The U.S. House of Representatives advanced a couple of bills this week targeted at banks – one to amend stress test requirements and another to reform the designation process for nonbank financial institutions.
The Stress Test Improvement Act of 2017 (H.R. 4293), sponsored by Rep. Lee Zeldin (R-NY), would streamline the process for stress testing banks. Specifically, it would make the company-run stress test an annual exercise and reduce the number of supervisory scenarios from three to two. The bill would also limit the ability for the Federal Reserve to object to a company’s capital plan based on qualitative deficiencies. This bill passed 245-174.
The Financial Stability Oversight Council Improvement Act of 2017 (H.R. 4061), sponsored by Rep. Dennis Ross (R-FL), would reform the Financial Stability Oversight Council (FSOC) process to designate nonbank systemically important financial institutions (SIFI). The bill would afford the impacted institutions a greater opportunity to be heard by the functional regulator and modify its business, structure, or operations prior to designation. FSOC, however, retains the power to make a determination regarding any nonbank financial company. The bill passed by a vote of 297-121.
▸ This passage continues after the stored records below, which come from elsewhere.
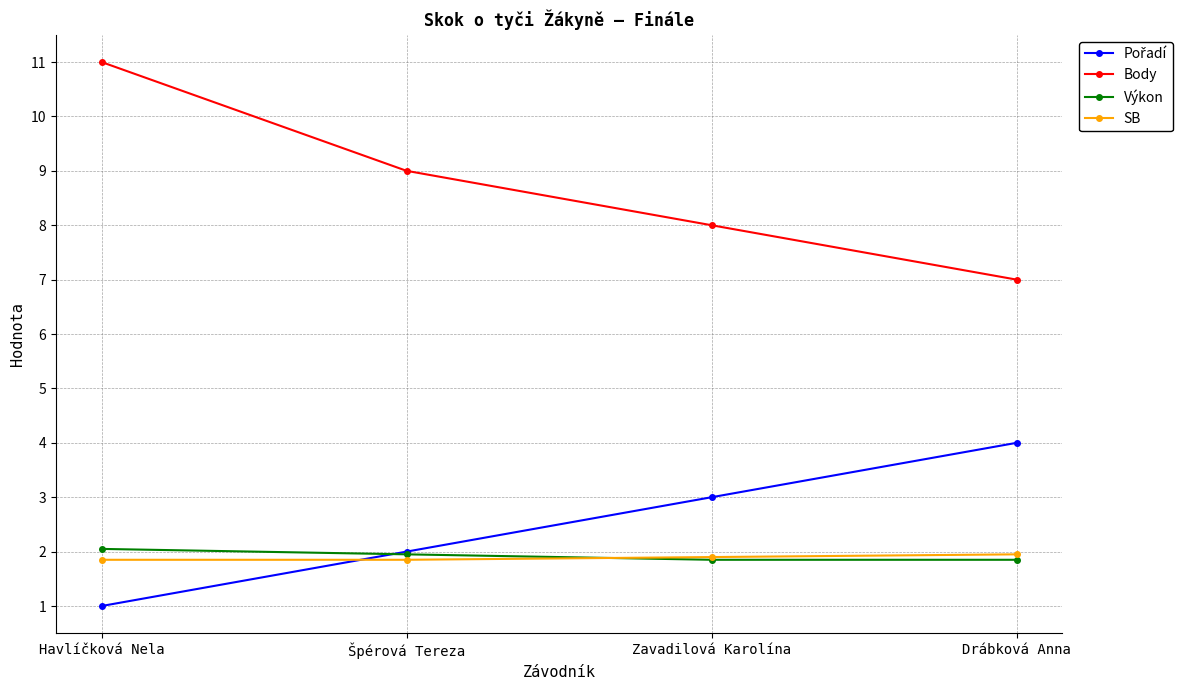

True or false: SB has more than 1 interior local peaks.

False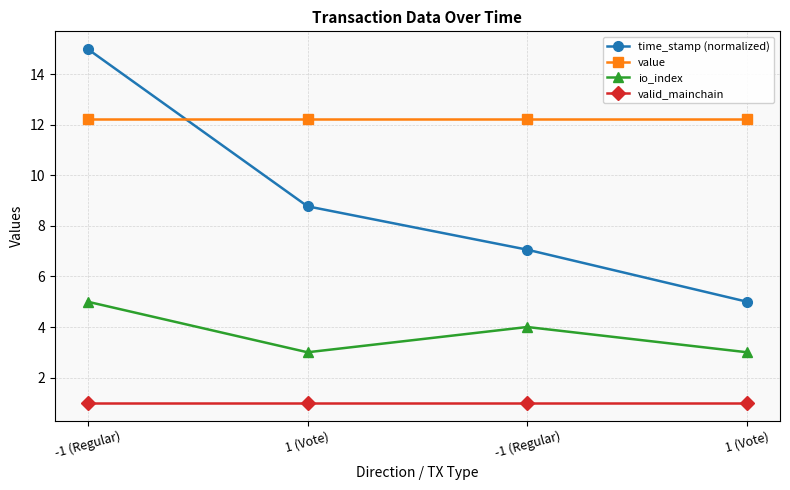

What is the highest value of the io_index series?

5.0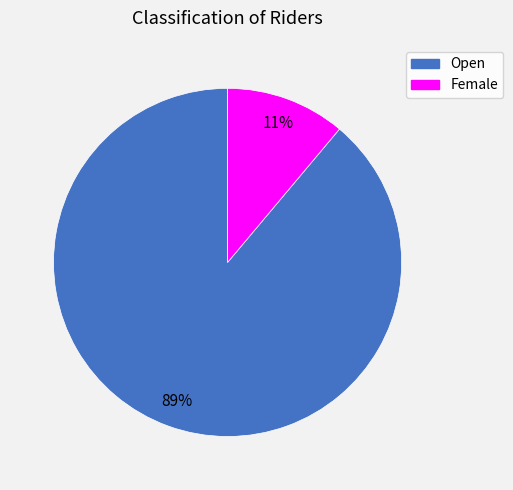

To the nearest percent, what is the combined percentage of Open and Female?

100%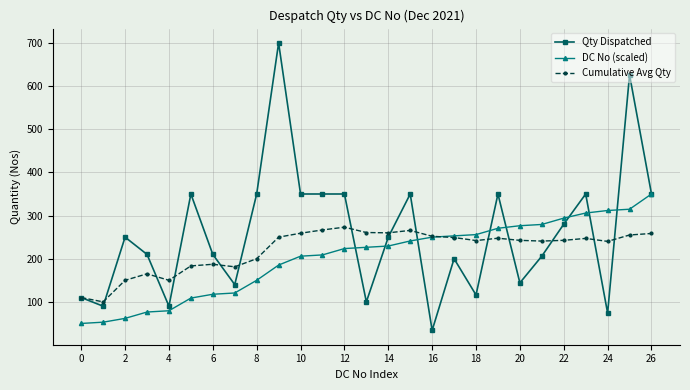

Which series has the largest total across all categories?

Qty Dispatched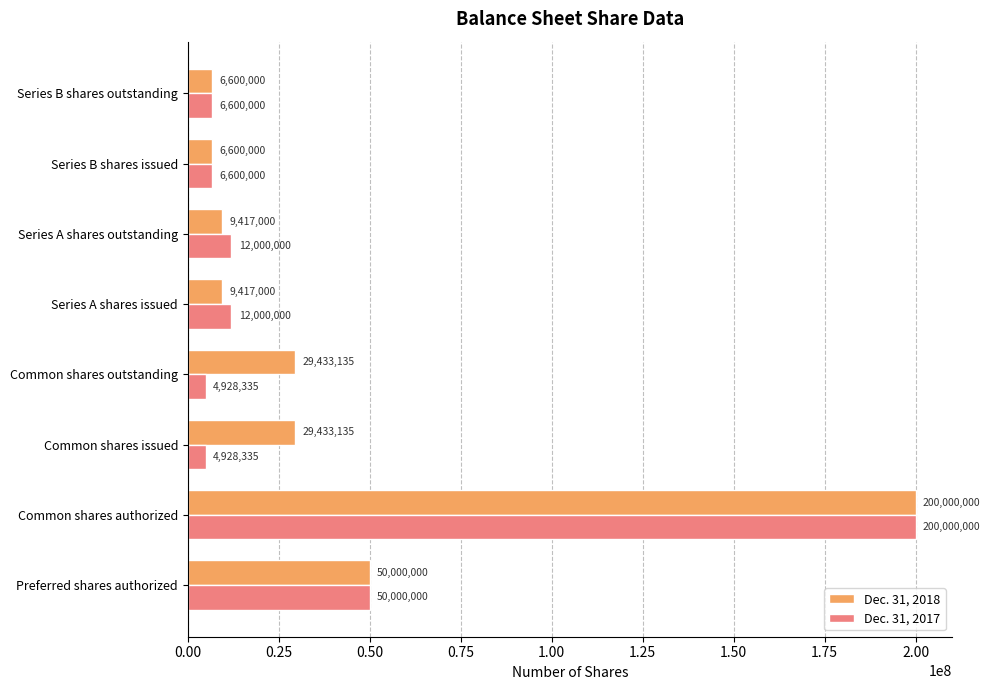

True or false: Dec. 31, 2018 has a value of 29433135 at Common shares issued.

True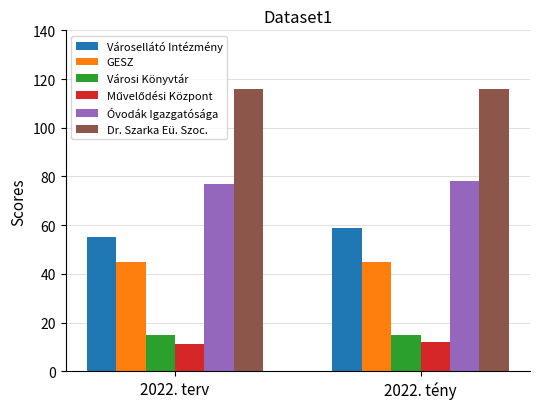

What is the value of the Dr. Szarka Eü. Szoc. bar at the 1st from the left?

116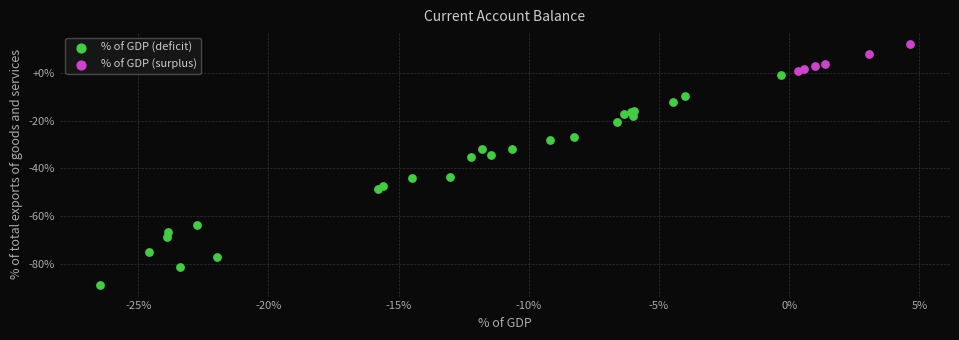

Which series contains the highest Y value?

% of GDP (surplus)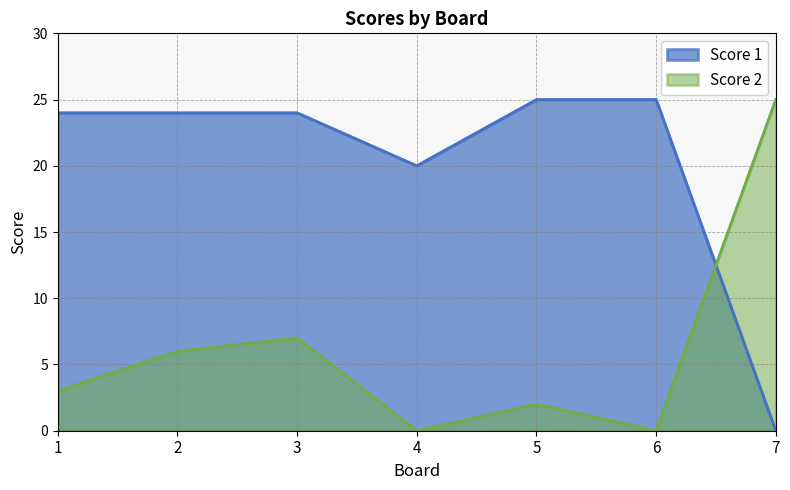

How many lines are shown in the chart?

2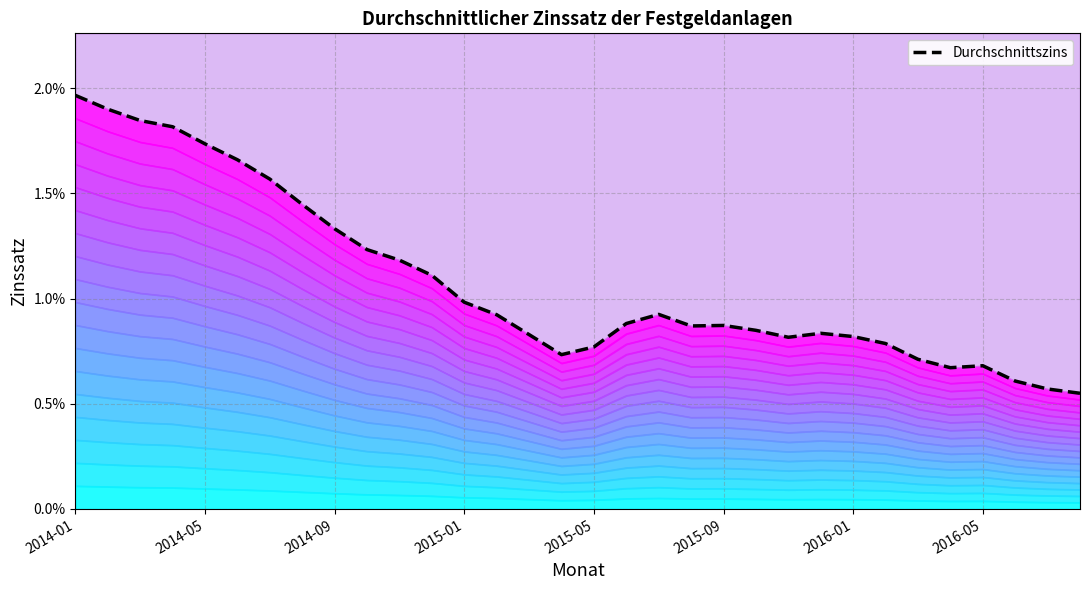

The value at 31 is 0.0. True or false?

False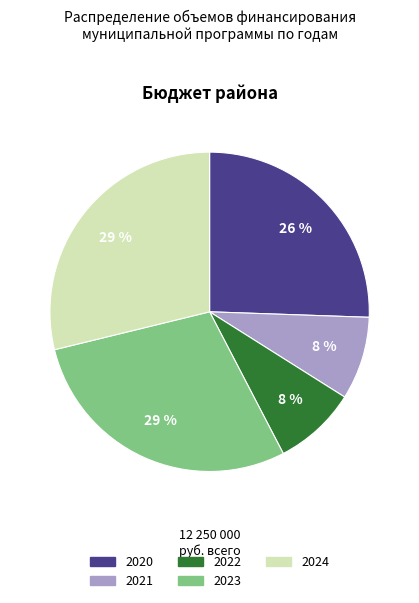

What percentage is the 2024 slice, to the nearest percent?

29%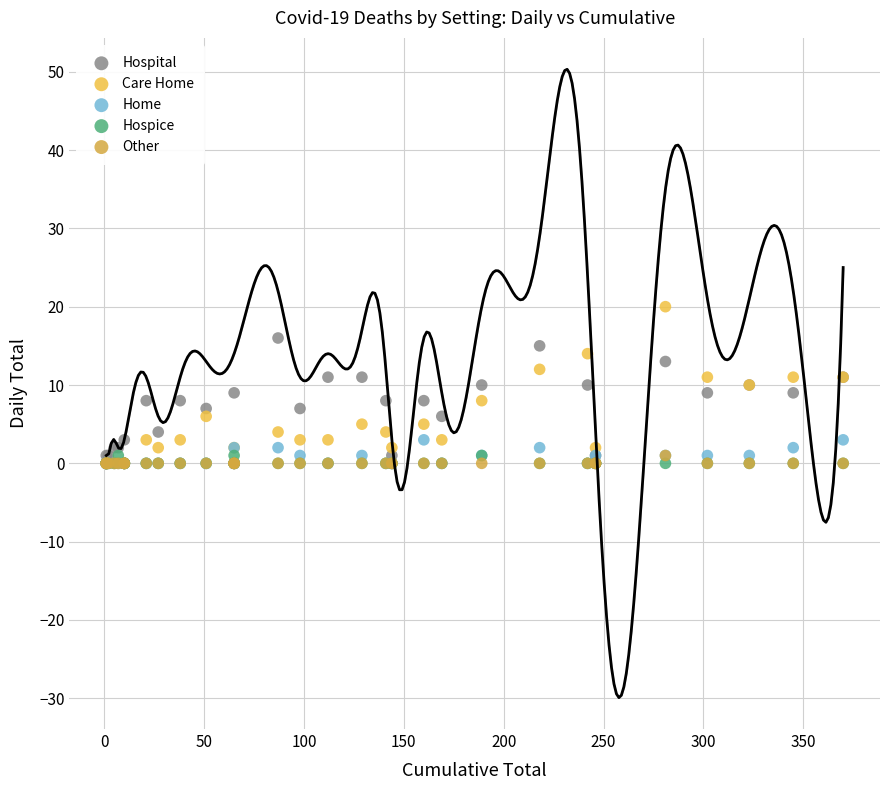

Which series contains the highest Y value?

Care Home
“At the end of the day, it’s not really the banks that are the subject of these regulations. At the end of the day, it’s their customers,” Financial Services Committee Chairman Rep. Jeb Hensarling (R-TX). “What the Financial Services Committee and this House has to do is ensure that there is affordable and available credit to help fund people’s American dreams. That’s what these important bipartisan bills will help achieve.”